Go over the data and work out how many lines include the word "cursor". Give that number only.

· · ·

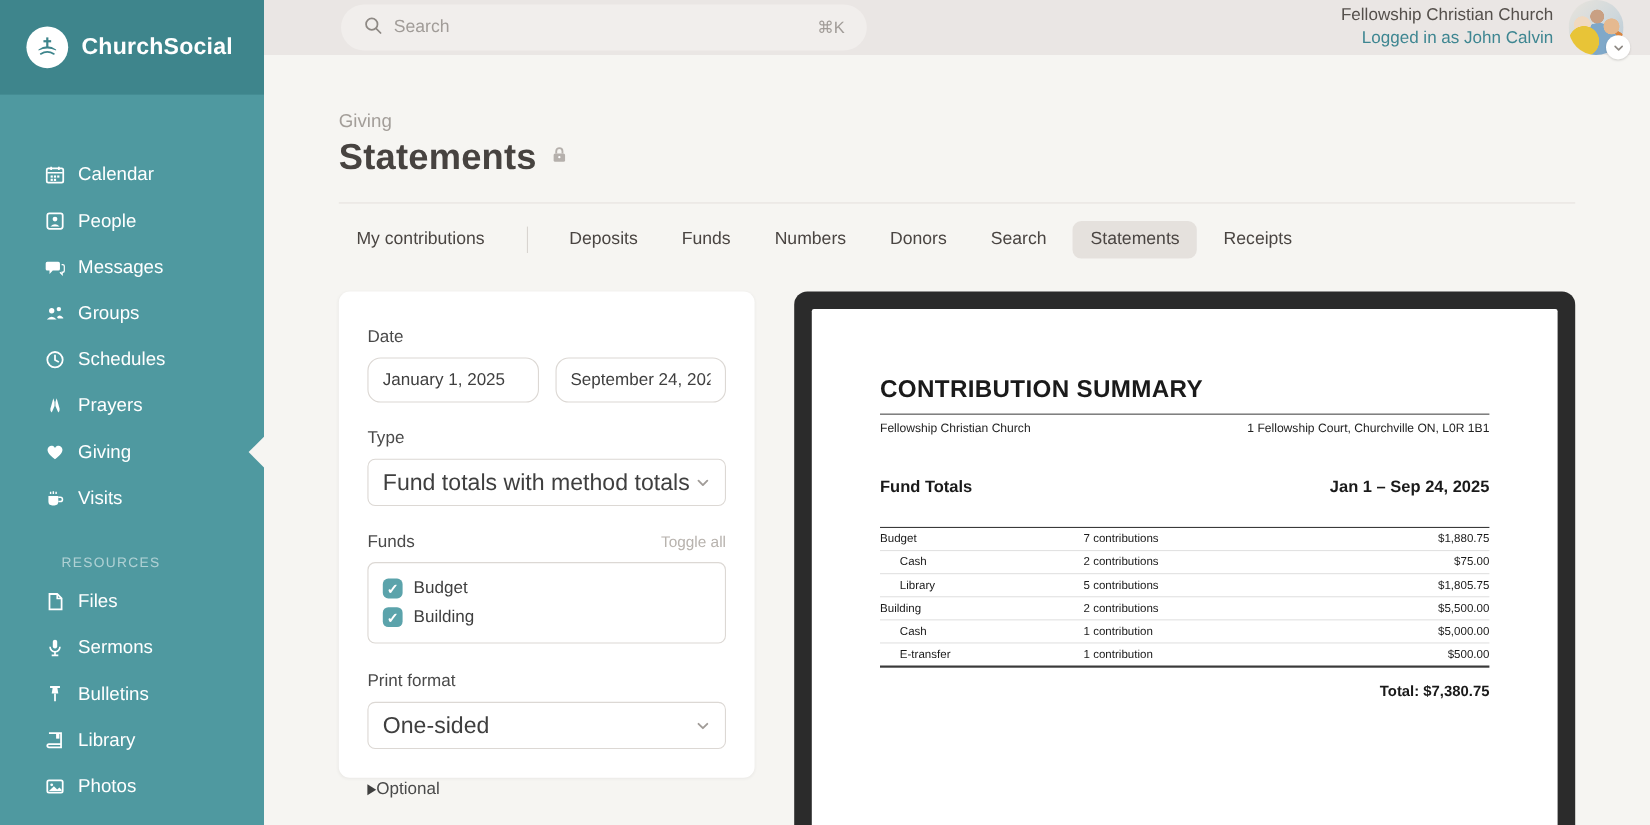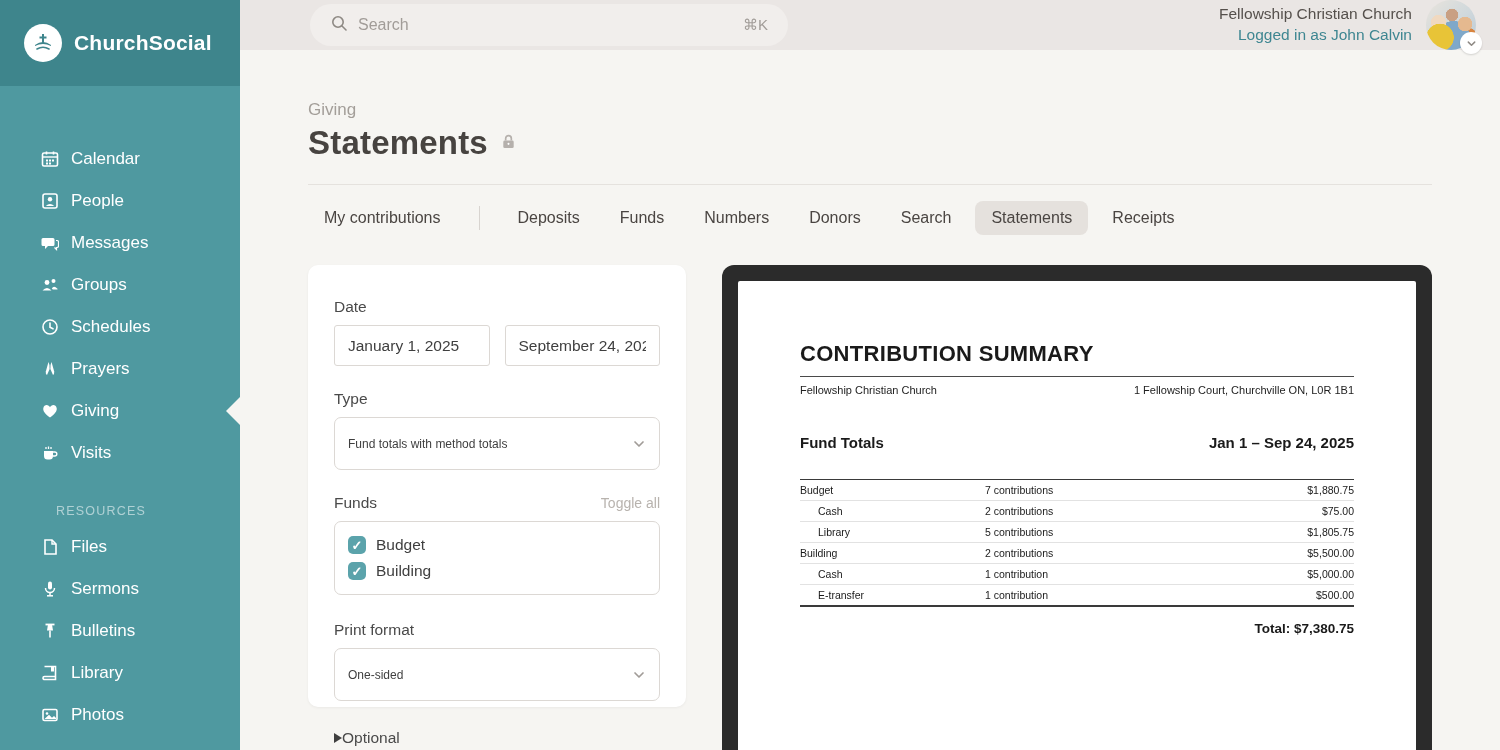--- a/index.html
+++ b/index.html
@@ -80,7 +80,7 @@
   .field-label-row{display:flex;justify-content:space-between;align-items:baseline;margin-bottom:9px;}
   .toggle-all{font-size:14px;color:#B8B3AE;cursor:pointer;}
   .date-row{display:flex;gap:15px;margin-bottom:24px;}
-  .text-input{flex:1;height:41px;border:1px solid var(--border);border-radius:3px;padding:0 13px;font-size:15.5px;
+  .text-input{flex:1;height:41px;border:1px solid var(--border);border-radius:12px;padding:0 13px;font-size:15.5px;
     color:#3F3F3F;font-family:"Liberation Sans",sans-serif;background:#fff;min-width:0;}
   .select-box{height:53px;border:1px solid var(--border);border-radius:7px;padding:0 13px;font-size:12px;color:#3F3F3F;
     display:flex;align-items:center;justify-content:space-between;cursor:pointer;margin-bottom:24px;background:#fff;}

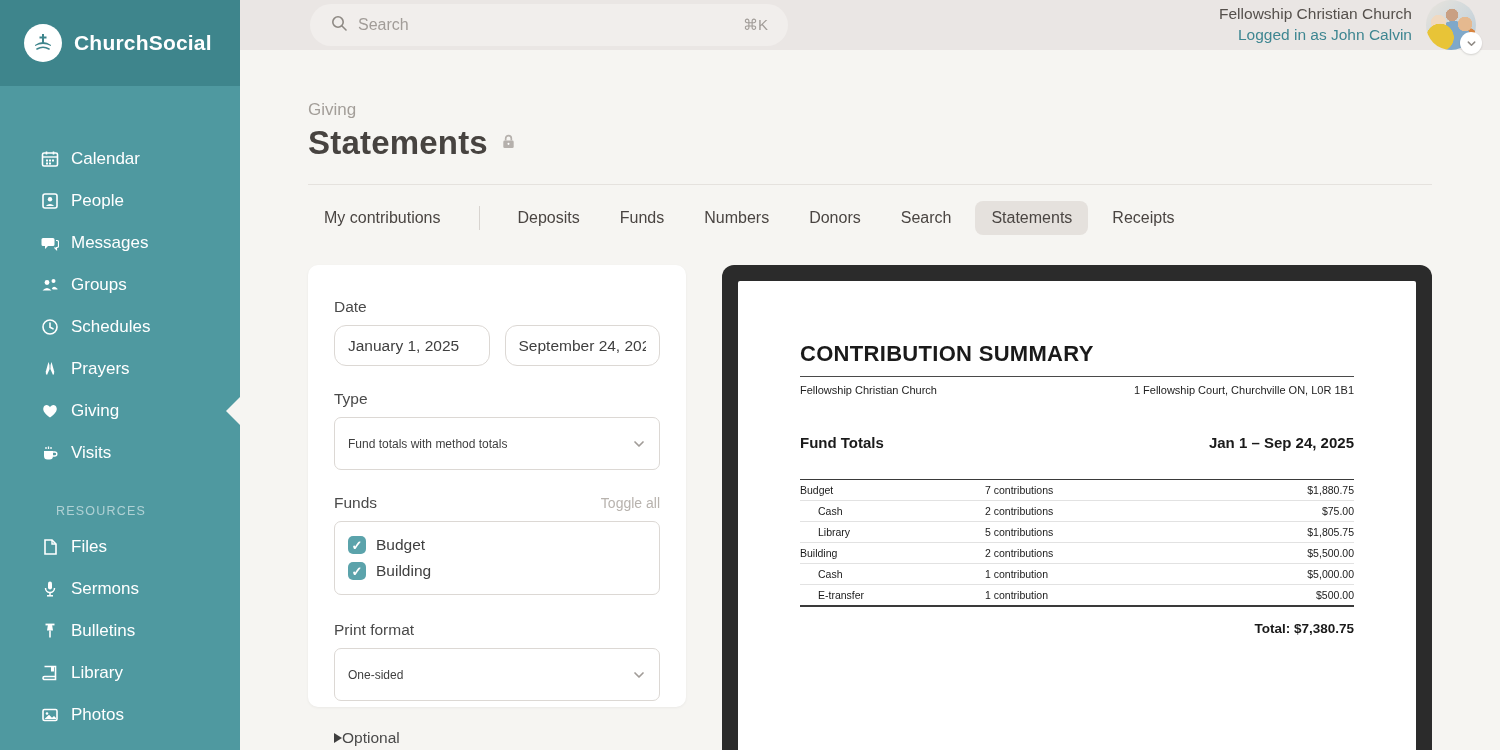--- a/index.html
+++ b/index.html
@@ -82,7 +82,7 @@
   .date-row{display:flex;gap:15px;margin-bottom:24px;}
   .text-input{flex:1;height:41px;border:1px solid var(--border);border-radius:12px;padding:0 13px;font-size:15.5px;
     color:#3F3F3F;font-family:"Liberation Sans",sans-serif;background:#fff;min-width:0;}
-  .select-box{height:53px;border:1px solid var(--border);border-radius:7px;padding:0 13px;font-size:12px;color:#3F3F3F;
+  .select-box{height:43px;border:1px solid var(--border);border-radius:7px;padding:0 13px;font-size:21px;color:#3F3F3F;
     display:flex;align-items:center;justify-content:space-between;cursor:pointer;margin-bottom:24px;background:#fff;}
   .funds-box{border:1px solid var(--border);border-radius:7px;padding:10px 13px;margin-bottom:26px;}
   .check-row{display:flex;align-items:center;gap:10px;padding:4px 0;cursor:pointer;}

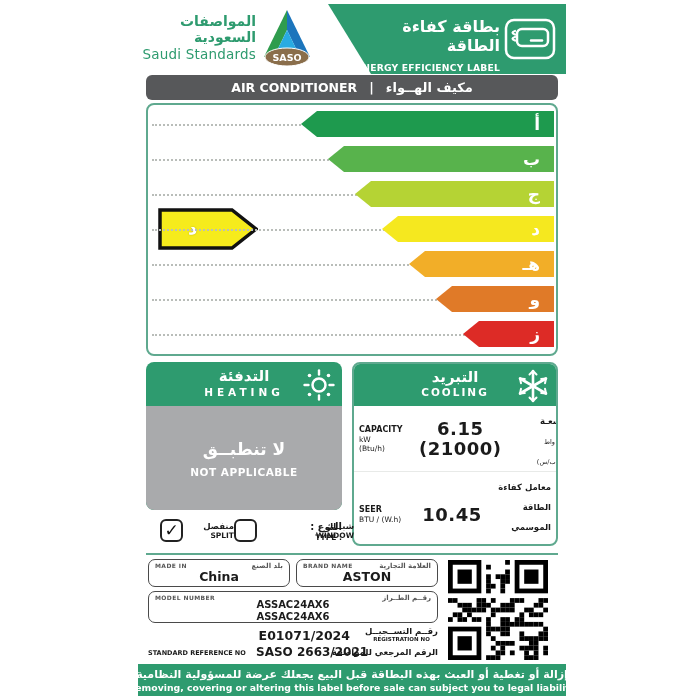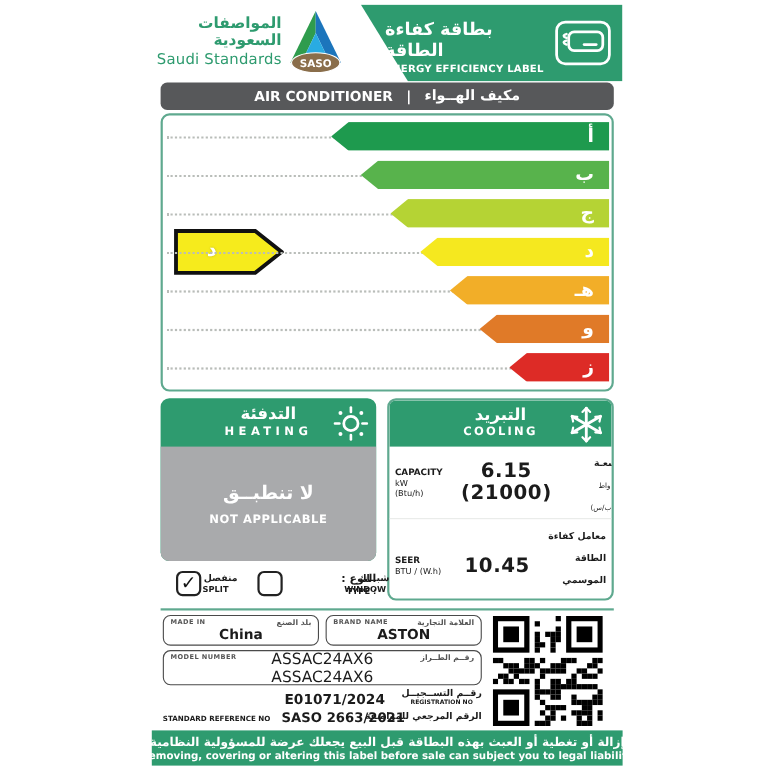--- a/index.html
+++ b/index.html
@@ -19,7 +19,7 @@
   .org-ar{font-size:14px; font-weight:bold; color:var(--green); direction:rtl;}
   .org-en{font-size:13.5px; color:var(--green); letter-spacing:.2px; margin-top:1px;}
   .saso{position:absolute; left:116px; top:3px;}
-  .hdr-title{position:absolute; right:66px; top:13px; width:150px; text-align:left; color:#fff;}
+  .hdr-title{position:absolute; right:66px; top:13px; width:150px; text-align:right; color:#fff;}
   .t-ar{font-size:16px; font-weight:bold; direction:rtl;}
   .t-en{font-size:9.2px; font-weight:bold; margin-top:2px; letter-spacing:.2px; white-space:nowrap;}
   .ac-icon{position:absolute; right:10px; top:14px;}

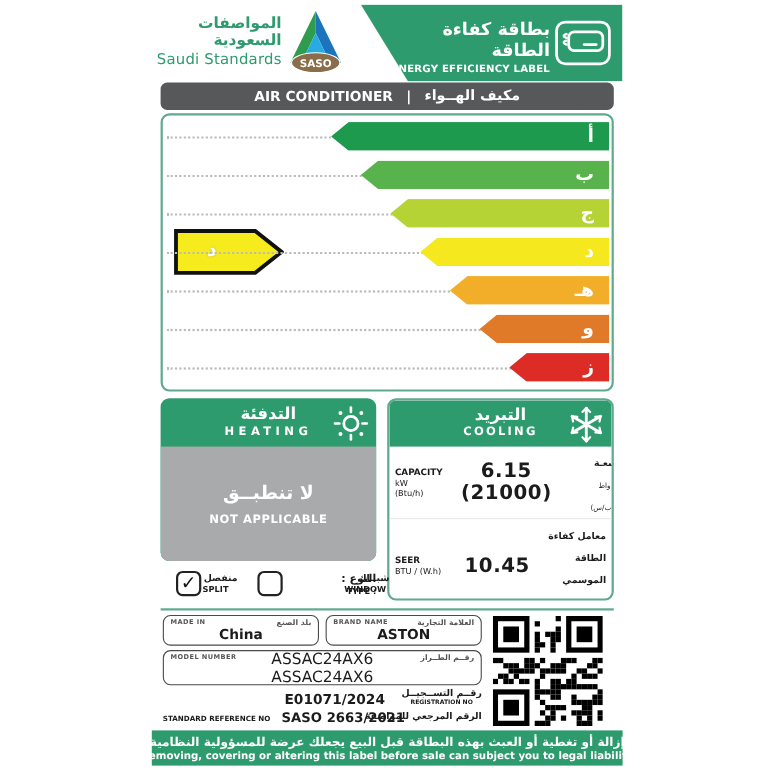--- a/index.html
+++ b/index.html
@@ -21,7 +21,7 @@
   .saso{position:absolute; left:116px; top:3px;}
   .hdr-title{position:absolute; right:66px; top:13px; width:150px; text-align:right; color:#fff;}
   .t-ar{font-size:16px; font-weight:bold; direction:rtl;}
-  .t-en{font-size:9.2px; font-weight:bold; margin-top:2px; letter-spacing:.2px; white-space:nowrap;}
+  .t-en{font-size:9.2px; font-weight:bold; margin-top:7px; letter-spacing:.2px; white-space:nowrap;}
   .ac-icon{position:absolute; right:10px; top:14px;}
 
   

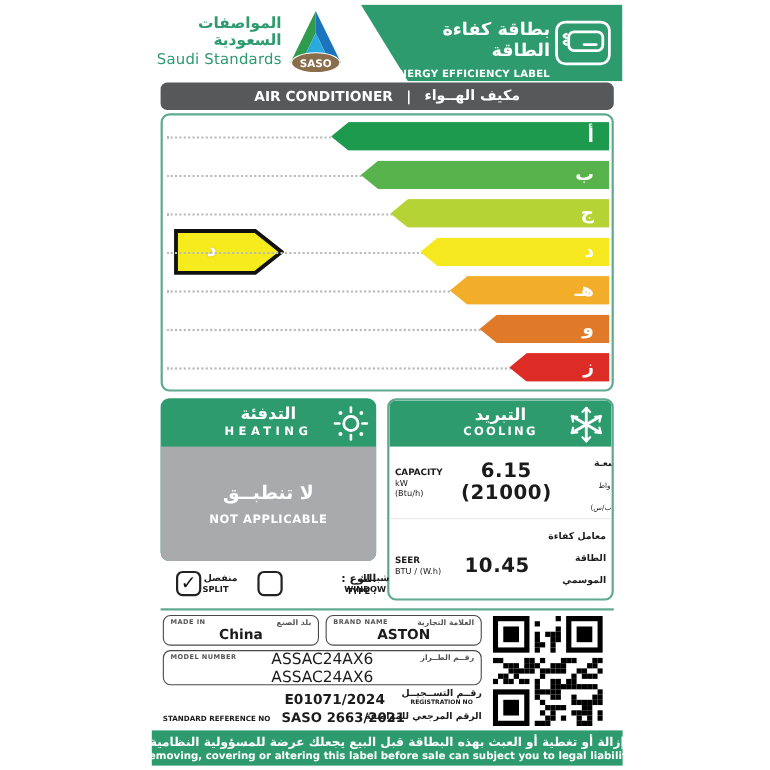--- a/index.html
+++ b/index.html
@@ -285,7 +285,7 @@
     <div class="cb" style="left:14px;">
       <span class="ck" id="ck0">✓</span>
     </div>
-    <div class="optlab" style="left:30px; width:40px;">
+    <div class="optlab" style="left:48px; width:40px;">
       <span class="a">منفصل</span>
       <span class="e">SPLIT</span>
     </div>

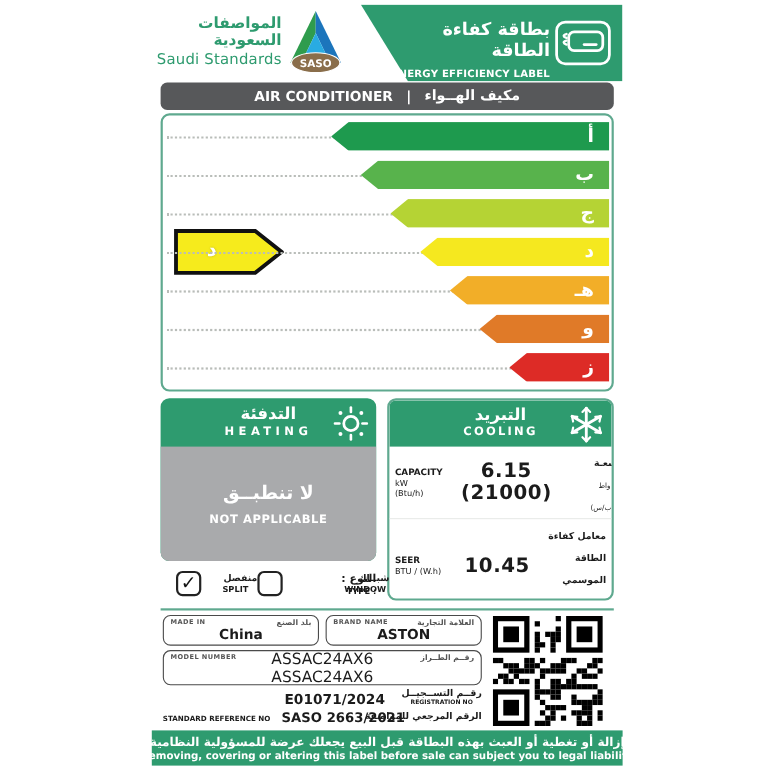--- a/index.html
+++ b/index.html
@@ -78,7 +78,7 @@
   .cb .ck{font-size:17px; font-weight:bold; color:#111; line-height:1;}
   .optlab{position:absolute; top:5px; text-align:right; line-height:1.2;}
   .optlab .a{font-size:8.5px; font-weight:bold; direction:rtl; display:block;}
-  .optlab .e{font-size:7.5px; font-weight:bold; display:block; text-align:center;}
+  .optlab .e{font-size:7.5px; font-weight:bold; display:block; text-align:right;}
   .typelab{position:absolute; right:4px; top:4px; text-align:right; line-height:1.3;}
   .typelab .a{font-size:10px; font-weight:bold; direction:rtl; display:block;}
   .typelab .e{font-size:7.5px; font-weight:bold; display:block;margin-left:8px;}

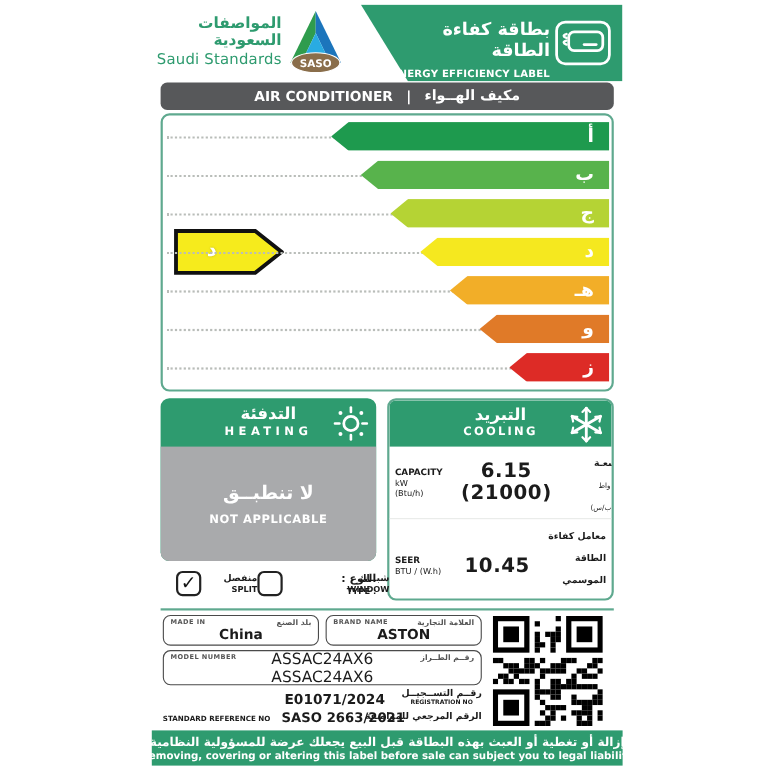--- a/index.html
+++ b/index.html
@@ -90,7 +90,7 @@
   .ibox .tl{position:absolute; left:6px; top:2px; font-size:6px; font-weight:bold; color:#555; letter-spacing:.4px;}
   .ibox .tr{position:absolute; right:6px; top:2px; font-size:7px; font-weight:bold; color:#555; direction:rtl;}
   .ibox .val{position:absolute; left:0; right:0; top:9px; text-align:center; font-weight:bold; font-size:12.5px;}
-  .ibox .val2{position:absolute; left:0; right:0; top:0; text-align:center; font-weight:normal; font-size:14px; line-height:1.15;}
+  .ibox .val2{position:absolute; left:0; right:0; top:7px; text-align:center; font-weight:bold; font-size:10px; line-height:1.15;}
   #madein{left:10px; top:555px; width:142px; height:28px;}
   #brand{left:158px; top:555px; width:142px; height:28px;}
   #model{left:10px; top:587px; width:290px; height:32px;}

· · ·

▶ [Exercise response]:
4